L’entourage giudiziario riempì la stanza. Balasch fece una smorfia quando vide il giudice Peláez, un uomo con molto buon senso, ma un vero osso duro quando si trattava di approvare mandati di perquisizione o intercettazioni. Lo seguiva Ximo Boronat, il medico legale, con cui da tempo ave- va una relazione molto vicina all’amicizia.

La sergente li aggiornò mentre il segretario del medico legale prendeva appunti febbrilmente. Quando il giudice diede l’autorizzazione, si misero in un angolo per lasciare lavorare il medico legale. Balasch ringraziò mentalmente per l’estrema delicatezza con cui Ximo maneggiava la parte posteriore del capo di Verònica. Invece, le altre cose che vedeva lo lasciavano simpaticamente preoccupato. Da una parte, la posizione inclinata di Ximo gli faceva scivolare gli occhiali sul naso, costringendolo a sollevare il mento per evitare che gli cadessero di nuovo. Dall’altra, il dubbio gusto nel combinare gli abiti del medico: pantaloni di velluto a coste marroni, gilet di lana a rombi piccoli e camicia a maniche corte.

«Il crimine è stato commesso nel pomeriggio, al massimo tre ore fa» disse. «Ha ricevuto un forte colpo al viso, ha un trauma nella parte posteriore del cranio e direi due vertebre del collo rotte».

Balasch visualizzò un uomo prendere a pugni il viso di Verònica, lei che perdeva l’equilibrio, gli parve persino di sentire la frattura delle vertebre cervicali. Un piccolo brivido gli corse lungo la schiena quando vide il volto di sua madre al posto di quello di Verònica.

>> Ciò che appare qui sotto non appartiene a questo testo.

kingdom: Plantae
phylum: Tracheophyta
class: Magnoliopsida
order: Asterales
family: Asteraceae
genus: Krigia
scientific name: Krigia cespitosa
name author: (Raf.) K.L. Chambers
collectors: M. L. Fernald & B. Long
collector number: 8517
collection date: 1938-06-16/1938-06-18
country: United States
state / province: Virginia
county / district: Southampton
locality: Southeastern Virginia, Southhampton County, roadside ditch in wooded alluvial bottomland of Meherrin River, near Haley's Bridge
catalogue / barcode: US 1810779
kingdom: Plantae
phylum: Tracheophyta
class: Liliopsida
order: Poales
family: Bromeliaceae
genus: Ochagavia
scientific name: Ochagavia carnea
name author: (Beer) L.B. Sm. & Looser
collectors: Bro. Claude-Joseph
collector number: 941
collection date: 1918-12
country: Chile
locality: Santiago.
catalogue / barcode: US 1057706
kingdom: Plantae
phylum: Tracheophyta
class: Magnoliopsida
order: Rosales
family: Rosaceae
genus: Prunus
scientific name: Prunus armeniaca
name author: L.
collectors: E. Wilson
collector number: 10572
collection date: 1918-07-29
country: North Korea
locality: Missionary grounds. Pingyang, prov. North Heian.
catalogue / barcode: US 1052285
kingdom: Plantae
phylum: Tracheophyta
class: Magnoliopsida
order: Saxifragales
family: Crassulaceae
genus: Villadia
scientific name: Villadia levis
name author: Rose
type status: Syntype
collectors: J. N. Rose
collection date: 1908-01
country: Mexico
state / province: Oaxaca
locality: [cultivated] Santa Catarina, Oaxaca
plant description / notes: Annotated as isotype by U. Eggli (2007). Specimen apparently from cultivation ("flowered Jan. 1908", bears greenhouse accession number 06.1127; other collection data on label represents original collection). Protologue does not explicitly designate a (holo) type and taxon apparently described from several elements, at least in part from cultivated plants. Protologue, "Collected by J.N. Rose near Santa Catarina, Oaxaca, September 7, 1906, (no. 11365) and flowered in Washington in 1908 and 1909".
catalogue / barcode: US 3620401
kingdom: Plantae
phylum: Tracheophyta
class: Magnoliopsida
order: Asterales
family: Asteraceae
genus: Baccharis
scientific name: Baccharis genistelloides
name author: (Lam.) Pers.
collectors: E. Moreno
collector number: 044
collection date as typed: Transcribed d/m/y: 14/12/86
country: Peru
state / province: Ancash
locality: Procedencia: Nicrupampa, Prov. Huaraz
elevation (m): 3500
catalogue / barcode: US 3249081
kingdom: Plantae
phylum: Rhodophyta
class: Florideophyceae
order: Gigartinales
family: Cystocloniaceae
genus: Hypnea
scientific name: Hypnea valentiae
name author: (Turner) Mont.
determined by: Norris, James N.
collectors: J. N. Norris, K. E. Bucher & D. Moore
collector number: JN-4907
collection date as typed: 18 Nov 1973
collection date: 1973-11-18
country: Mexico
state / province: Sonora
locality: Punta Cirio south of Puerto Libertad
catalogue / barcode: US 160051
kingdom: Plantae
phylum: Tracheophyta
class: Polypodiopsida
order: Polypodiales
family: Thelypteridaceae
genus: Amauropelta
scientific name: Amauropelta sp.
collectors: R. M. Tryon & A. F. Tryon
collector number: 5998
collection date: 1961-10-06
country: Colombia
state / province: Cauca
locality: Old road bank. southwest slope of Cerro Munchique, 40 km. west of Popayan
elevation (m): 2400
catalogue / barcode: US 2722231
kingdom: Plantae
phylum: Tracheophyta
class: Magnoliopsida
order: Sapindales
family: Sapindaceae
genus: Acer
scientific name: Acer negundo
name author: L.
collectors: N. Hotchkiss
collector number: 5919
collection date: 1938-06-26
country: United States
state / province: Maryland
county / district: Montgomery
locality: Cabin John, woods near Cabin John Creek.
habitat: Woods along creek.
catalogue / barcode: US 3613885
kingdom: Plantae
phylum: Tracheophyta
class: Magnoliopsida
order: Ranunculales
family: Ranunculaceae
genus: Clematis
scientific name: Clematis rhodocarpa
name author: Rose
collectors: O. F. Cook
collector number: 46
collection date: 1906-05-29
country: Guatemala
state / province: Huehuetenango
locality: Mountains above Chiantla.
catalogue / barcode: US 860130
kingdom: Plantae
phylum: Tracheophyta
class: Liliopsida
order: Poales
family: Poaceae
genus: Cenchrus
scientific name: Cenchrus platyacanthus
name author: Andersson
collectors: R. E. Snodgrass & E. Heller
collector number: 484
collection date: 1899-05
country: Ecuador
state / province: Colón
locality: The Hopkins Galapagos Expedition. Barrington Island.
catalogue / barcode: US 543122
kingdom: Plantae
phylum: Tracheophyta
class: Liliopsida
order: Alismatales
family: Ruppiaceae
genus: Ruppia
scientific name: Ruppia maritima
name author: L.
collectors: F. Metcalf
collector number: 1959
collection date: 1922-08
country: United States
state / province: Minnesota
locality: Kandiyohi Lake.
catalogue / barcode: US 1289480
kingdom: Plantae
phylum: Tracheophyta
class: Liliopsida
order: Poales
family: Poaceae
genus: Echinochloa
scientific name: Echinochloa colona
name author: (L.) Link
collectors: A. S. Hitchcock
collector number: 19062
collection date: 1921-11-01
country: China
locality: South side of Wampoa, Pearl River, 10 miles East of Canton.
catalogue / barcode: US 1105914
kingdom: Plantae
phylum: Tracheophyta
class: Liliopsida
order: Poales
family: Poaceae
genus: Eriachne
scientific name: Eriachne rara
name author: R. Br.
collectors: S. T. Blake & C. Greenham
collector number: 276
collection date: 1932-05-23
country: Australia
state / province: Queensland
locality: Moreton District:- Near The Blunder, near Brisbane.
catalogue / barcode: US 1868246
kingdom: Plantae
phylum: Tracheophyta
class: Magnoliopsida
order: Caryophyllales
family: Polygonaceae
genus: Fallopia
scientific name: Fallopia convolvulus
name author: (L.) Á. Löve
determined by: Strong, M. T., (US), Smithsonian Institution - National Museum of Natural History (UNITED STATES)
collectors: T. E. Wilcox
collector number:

«L’hanno colpita, è caduta e si è spezzata il collo» disse Balasch, indicando una macchia di sangue sul comodino.

«Come è fnita sul letto? È stata spostata?» affermò, più che chiedere, la sergente.

«Oltre a questo» disse Ximo, che stava osservando l’interno dell’orecchio sinistro, «c’è del sangue qui che non mi sembra provenire dalla ferita sulla nuca».

Lo sguardo di Balasch esigeva senza dover chiedere nulla.

«Potrò dirvi di più...»

«... quando avrai fatto l’autopsia» disse Balasch, cercando di alleggerire i toni per scrollarsi di dosso il disagio.

«Domani alle undici» informò Ximo.

Ripassarono con il giudice l’elenco delle azioni da intraprendere: interrogare i vicini, verificare l’alibi di Tort, recarsi all’indirizzo indicato sulla carta d’identità, esaminare l’identikit, il cellulare, il quaderno, il vaso rotto e il sangue nell’orecchio.

Prima di andarsene, Balasch diede un’ultima occhiata alla vittima. Doveva andare a trovare la madre prima possibile.